### [DESCRIPTION OF THE TASK]
Extend the plan for typed text-sanitization annotations beyond its final point, in the same style and format.

### [EXCERPTED PASSAGE]
-----

This is "finish what #464 started," not a new design. Lee already specified the shape.

### Schema layer

1. Replace the single `RichTextStr` opt-out with three typed annotations on `SanitizedBaseModel`:
   - `PlainTextStr` — strips HTML tags, **preserves benign characters** (no `&` → `&amp;` encoding). Implementation: a tag-stripping pass via `nh3.clean(s, tags=set(), attributes={})` followed by `html.unescape(...)`, or equivalent. Use this for `name`, `title`, `slug`, tag labels, etc.
   - `RichTextStr` — current behaviour: `nh3.clean(s)` with the standard allowlist. Use for fields rendered as HTML.
   - `RawTextStr` — opt-out, no sanitisation. Reserved for fields with their own validation (e.g. enums stored as strings, emoji, slugs already validated by regex). Used sparingly.

-----

### [ENTRIES SUPPLIED]

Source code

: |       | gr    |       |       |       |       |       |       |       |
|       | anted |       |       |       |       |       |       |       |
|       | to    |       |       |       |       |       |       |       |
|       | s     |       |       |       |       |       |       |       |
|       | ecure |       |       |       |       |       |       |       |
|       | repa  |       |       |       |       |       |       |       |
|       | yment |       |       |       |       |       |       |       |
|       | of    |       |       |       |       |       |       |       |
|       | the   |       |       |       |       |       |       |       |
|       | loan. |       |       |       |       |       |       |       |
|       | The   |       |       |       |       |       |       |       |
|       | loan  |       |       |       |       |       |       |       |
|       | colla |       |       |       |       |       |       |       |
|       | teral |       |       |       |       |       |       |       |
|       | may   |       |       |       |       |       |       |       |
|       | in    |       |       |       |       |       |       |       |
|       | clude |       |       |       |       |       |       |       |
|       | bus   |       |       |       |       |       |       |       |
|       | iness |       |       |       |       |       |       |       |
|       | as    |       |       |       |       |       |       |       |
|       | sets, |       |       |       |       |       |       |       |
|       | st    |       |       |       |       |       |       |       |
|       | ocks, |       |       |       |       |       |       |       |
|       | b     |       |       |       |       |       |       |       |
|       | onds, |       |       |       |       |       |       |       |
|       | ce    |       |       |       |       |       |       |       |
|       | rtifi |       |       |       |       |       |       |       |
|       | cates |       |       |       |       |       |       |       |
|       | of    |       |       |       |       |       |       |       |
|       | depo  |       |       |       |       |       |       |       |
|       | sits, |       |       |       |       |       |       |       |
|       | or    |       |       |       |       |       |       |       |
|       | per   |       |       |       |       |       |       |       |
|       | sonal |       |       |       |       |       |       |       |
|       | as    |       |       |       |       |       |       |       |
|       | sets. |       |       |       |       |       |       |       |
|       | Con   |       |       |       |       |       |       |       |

-----

### [TASK RESULT]
2. Make the default for an unmarked `str` either an explicit error (force the schema author to pick) or `PlainTextStr` (safe-but-non-encoding default). Today's "everything is rich-text-encoded unless marked" is the wrong default.
3. Update every existing schema field to its correct marker. Audit pass on `app/schemas/`.

### Data migration

1. Alembic data migration that runs `html.unescape(...)` on every column now typed `PlainTextStr` whose stored value matches the HTML-encoded pattern. Idempotent (`html.unescape("Foo & Bar") == "Foo & Bar"`), so safe to run on rows that were already clean.
2. Scope to confirmed plain-text columns only — never touch rich-text columns, those are correctly HTML-encoded.

### Tests

1. Round-trip test: POST a name like `"Foo & <Bar>"`, GET it back, assert the response matches the input string exactly (no `&amp;`, no entity-encoded tags).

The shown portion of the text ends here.